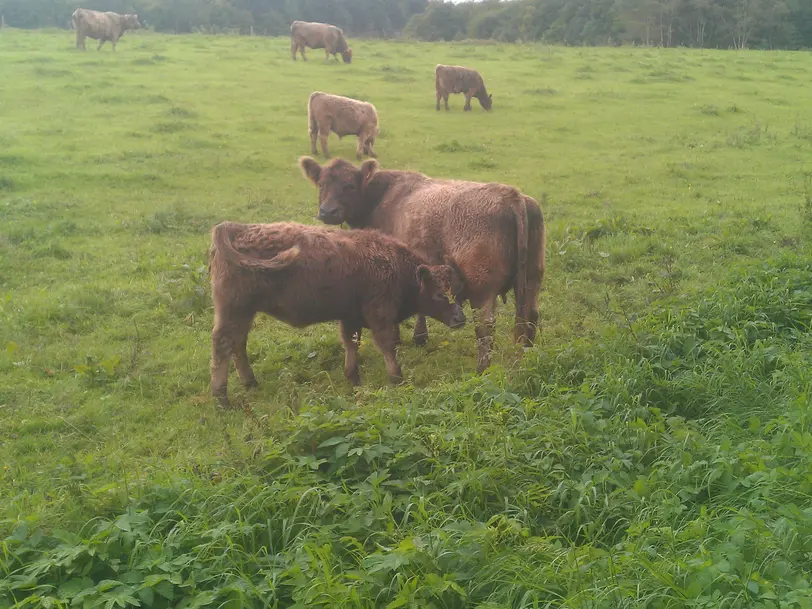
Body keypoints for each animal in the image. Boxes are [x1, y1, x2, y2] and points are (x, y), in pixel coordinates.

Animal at [206, 221, 466, 406]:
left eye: (455, 290)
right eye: (440, 294)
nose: (460, 319)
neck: (392, 263)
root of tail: (235, 227)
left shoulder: (351, 316)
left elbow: (351, 343)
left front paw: (353, 377)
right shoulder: (379, 313)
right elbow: (387, 345)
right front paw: (396, 378)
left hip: (243, 313)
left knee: (238, 344)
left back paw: (250, 382)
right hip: (235, 311)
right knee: (223, 344)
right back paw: (221, 397)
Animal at [300, 156, 544, 376]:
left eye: (349, 186)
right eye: (321, 184)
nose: (327, 211)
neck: (383, 199)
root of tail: (511, 194)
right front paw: (420, 337)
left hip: (481, 288)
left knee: (485, 326)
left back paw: (482, 370)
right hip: (532, 278)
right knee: (530, 317)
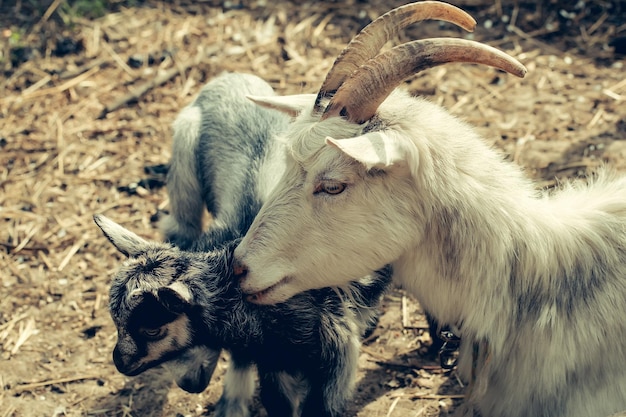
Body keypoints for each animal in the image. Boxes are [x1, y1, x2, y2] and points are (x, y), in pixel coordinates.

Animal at [95, 214, 388, 416]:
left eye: (153, 330)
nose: (120, 363)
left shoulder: (335, 359)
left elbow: (320, 408)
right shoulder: (273, 363)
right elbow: (277, 403)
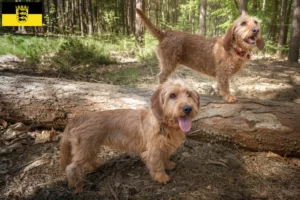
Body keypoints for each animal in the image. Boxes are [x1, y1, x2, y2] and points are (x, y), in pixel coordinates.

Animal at [59, 79, 199, 192]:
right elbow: (157, 164)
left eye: (189, 94)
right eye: (172, 95)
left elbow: (164, 157)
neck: (165, 124)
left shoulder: (164, 147)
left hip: (91, 147)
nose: (188, 108)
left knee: (88, 160)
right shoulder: (152, 151)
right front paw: (161, 177)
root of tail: (82, 117)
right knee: (71, 168)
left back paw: (94, 166)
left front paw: (168, 164)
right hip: (85, 148)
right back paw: (76, 184)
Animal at [136, 8, 264, 102]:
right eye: (243, 23)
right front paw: (228, 97)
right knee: (161, 77)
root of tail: (165, 33)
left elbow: (220, 86)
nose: (256, 30)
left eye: (256, 22)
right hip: (169, 63)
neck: (234, 48)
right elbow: (225, 86)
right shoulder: (222, 73)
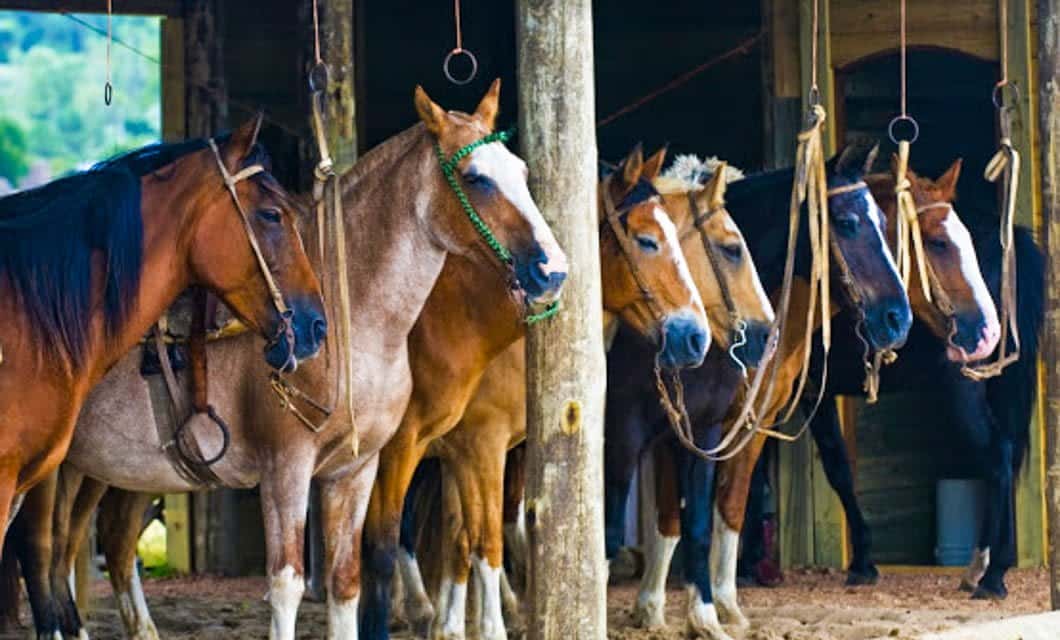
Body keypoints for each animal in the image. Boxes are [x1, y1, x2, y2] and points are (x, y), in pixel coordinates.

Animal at [1, 80, 568, 640]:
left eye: (521, 172)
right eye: (476, 178)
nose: (553, 270)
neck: (356, 324)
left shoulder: (357, 468)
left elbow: (348, 583)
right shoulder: (289, 468)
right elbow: (290, 584)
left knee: (91, 548)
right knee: (43, 554)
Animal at [400, 154, 772, 640]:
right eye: (732, 249)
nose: (766, 333)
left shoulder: (690, 434)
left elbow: (688, 525)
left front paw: (698, 616)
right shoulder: (612, 435)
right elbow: (597, 532)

--------------------

◆ WHAT IS EXPECTED
Take only the lines above from the one that has "left back paw: (482, 370)" through the one that has "right front paw: (161, 177)" and reproduce them exactly, omitting any pictures.

◆ WRITTEN RESPONSE
left back paw: (482, 370)
right hip: (532, 278)
right knee: (530, 317)
Body keypoints for each animal in the image. Boxes are [x1, y1, x2, y2] and points are (x, y), in pixel coordinates.

Animal at [95, 214, 388, 416]:
left eye: (153, 330)
nose: (120, 363)
left shoulder: (335, 359)
left elbow: (320, 408)
right shoulder: (273, 363)
right elbow: (277, 403)
Body keypoints for each animal in the image. Boxes are [x1, y1, x2, y2] and points are (x, y), in pixel coordinates.

Animal at [59, 79, 199, 192]:
right elbow: (157, 164)
left eye: (189, 94)
right eye: (172, 95)
left elbow: (164, 157)
neck: (165, 124)
left shoulder: (164, 147)
left hip: (91, 147)
nose: (188, 108)
left knee: (88, 160)
right shoulder: (152, 151)
right front paw: (161, 177)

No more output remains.